DivShift: Exploring Domain-Specific Distribution Shifts in Large-Scale, Volunteer-Collected Biodiversity Datasets

Published: 11 Apr 2025, Last Modified: 01 Apr 2026Proceedings of the AAAI Conference on Artificial IntelligenceEveryoneCC BY 4.0
Abstract: Large-scale, volunteer-collected datasets of community-identified natural world imagery like iNaturalist have enabled marked performance gains for fine-grained visual classification of plant species using deep learning models. However, such datasets are opportunistic and lack a structured sampling strategy. Resulting geographic, temporal, observation quality, and socioeconomic biases inherent to this volunteer-based participatory data collection process are stymieing the wide uptake of these models for downstream biodiversity monitoring tasks, especially in the Global South. While widely documented in biodiversity modeling literature, the impact of these biases' downstream distribution shift on deep learning models have not been rigorously quantified.
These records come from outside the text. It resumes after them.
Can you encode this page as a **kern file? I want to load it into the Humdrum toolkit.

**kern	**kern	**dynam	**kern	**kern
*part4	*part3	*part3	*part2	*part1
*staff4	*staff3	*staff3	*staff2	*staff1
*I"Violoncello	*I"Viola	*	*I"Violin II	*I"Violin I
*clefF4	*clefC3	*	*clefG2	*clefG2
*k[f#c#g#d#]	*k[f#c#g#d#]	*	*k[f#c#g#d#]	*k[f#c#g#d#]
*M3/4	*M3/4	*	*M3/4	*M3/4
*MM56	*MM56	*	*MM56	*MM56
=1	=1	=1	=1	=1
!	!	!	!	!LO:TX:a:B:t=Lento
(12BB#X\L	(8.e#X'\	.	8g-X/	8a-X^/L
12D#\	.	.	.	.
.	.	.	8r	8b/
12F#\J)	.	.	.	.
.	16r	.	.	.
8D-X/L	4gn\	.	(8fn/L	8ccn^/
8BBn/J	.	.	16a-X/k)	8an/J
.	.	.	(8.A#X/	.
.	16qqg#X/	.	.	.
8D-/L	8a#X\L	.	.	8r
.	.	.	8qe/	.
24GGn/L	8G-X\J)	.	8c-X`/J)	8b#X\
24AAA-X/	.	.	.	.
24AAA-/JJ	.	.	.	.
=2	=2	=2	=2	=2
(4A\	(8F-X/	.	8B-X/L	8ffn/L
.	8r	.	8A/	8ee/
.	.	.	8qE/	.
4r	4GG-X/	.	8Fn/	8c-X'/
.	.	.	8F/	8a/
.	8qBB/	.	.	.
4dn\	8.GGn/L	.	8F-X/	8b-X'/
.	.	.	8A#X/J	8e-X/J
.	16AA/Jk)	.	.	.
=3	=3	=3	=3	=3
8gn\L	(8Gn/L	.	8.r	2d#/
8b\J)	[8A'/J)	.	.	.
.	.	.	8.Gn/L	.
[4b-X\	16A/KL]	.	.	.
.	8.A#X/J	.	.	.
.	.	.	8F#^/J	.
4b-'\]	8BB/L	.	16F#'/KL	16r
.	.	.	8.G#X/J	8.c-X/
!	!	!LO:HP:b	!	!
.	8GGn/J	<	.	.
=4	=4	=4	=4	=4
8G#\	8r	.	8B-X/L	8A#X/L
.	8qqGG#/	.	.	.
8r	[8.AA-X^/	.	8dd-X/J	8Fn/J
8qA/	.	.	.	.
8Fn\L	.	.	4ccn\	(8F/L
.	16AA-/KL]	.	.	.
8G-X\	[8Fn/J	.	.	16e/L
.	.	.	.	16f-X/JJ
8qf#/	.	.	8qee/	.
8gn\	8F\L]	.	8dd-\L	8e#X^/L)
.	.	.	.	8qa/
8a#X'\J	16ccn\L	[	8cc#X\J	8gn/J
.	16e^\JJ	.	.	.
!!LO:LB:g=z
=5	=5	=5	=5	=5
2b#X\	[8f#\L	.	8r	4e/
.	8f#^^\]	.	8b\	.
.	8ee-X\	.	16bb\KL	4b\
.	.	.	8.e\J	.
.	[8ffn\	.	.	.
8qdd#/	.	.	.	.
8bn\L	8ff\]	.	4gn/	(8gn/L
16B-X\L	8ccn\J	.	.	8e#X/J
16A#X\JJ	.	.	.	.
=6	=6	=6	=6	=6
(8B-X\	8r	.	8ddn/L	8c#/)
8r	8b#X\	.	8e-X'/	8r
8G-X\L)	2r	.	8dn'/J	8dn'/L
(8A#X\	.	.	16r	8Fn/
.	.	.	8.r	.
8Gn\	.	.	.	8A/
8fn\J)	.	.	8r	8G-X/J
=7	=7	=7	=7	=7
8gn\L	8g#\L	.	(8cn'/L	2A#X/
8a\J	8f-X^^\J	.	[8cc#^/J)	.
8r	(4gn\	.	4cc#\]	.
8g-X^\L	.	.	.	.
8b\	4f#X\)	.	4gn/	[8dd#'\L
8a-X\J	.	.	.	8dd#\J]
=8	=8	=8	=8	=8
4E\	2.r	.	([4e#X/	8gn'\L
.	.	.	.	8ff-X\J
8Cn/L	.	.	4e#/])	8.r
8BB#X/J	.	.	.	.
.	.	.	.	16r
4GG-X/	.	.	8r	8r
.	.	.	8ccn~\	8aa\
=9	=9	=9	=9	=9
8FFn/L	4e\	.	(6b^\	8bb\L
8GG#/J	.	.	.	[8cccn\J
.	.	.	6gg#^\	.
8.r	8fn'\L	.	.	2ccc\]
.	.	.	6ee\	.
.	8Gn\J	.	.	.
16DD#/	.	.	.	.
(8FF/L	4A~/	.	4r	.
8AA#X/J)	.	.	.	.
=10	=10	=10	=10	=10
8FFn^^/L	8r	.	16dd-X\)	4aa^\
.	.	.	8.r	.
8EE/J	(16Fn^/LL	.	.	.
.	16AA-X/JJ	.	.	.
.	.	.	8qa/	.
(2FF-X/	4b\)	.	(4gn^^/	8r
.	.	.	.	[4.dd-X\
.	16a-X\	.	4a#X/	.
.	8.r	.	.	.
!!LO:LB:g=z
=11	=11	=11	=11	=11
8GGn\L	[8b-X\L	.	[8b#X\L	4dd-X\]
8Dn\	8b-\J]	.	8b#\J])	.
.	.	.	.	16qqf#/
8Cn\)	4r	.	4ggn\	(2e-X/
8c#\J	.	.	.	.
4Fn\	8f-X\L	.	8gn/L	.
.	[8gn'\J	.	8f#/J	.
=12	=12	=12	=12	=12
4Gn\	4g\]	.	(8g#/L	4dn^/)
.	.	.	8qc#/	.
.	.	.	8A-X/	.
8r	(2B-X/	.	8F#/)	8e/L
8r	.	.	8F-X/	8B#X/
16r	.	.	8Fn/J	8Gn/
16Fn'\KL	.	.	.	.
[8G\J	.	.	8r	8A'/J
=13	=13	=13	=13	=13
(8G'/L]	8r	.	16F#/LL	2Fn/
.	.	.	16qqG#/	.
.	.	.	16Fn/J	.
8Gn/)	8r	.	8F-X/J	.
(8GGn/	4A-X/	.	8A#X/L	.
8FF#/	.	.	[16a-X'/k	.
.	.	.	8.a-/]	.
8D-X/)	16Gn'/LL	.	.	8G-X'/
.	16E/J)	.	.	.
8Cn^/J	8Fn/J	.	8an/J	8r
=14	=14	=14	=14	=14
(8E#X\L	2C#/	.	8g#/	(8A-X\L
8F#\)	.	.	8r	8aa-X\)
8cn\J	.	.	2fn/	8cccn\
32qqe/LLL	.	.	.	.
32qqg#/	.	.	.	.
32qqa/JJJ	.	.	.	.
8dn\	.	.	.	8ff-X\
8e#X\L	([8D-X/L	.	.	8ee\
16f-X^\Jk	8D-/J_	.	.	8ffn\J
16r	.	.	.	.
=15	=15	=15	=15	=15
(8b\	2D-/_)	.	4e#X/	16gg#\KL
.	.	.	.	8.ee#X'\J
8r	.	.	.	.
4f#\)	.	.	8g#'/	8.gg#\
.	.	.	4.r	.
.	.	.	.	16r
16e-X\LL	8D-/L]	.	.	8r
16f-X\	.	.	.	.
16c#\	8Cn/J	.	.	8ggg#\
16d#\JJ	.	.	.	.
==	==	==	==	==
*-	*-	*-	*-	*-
Here we introduce Diversity Shift (DivShift), a framework for quantifying the effects of biodiversity domain-specific distribution shifts on deep learning model performance. We also introduce DivShift - North American West Coast (DivShift-NAWC), a new curated dataset of almost 8 million iNaturalist plant observations across the western coast of North America, for diagnosing the effects of these biases in a controlled case study. Using this new dataset, we contrast computer vision model performance across a variety of these shifts and observe that these biases indeed confound model performance across observation quality, spatial location, and political boundaries. Interestingly, we find for all partitions that accuracy is lower than expected by chance from estimates of dataset shift from the data themselves, implying the structure within natural world images provides significant generalization improvements. From these observations, we suggest recommendations training computer vision models on natural world imagery biodiversity collections.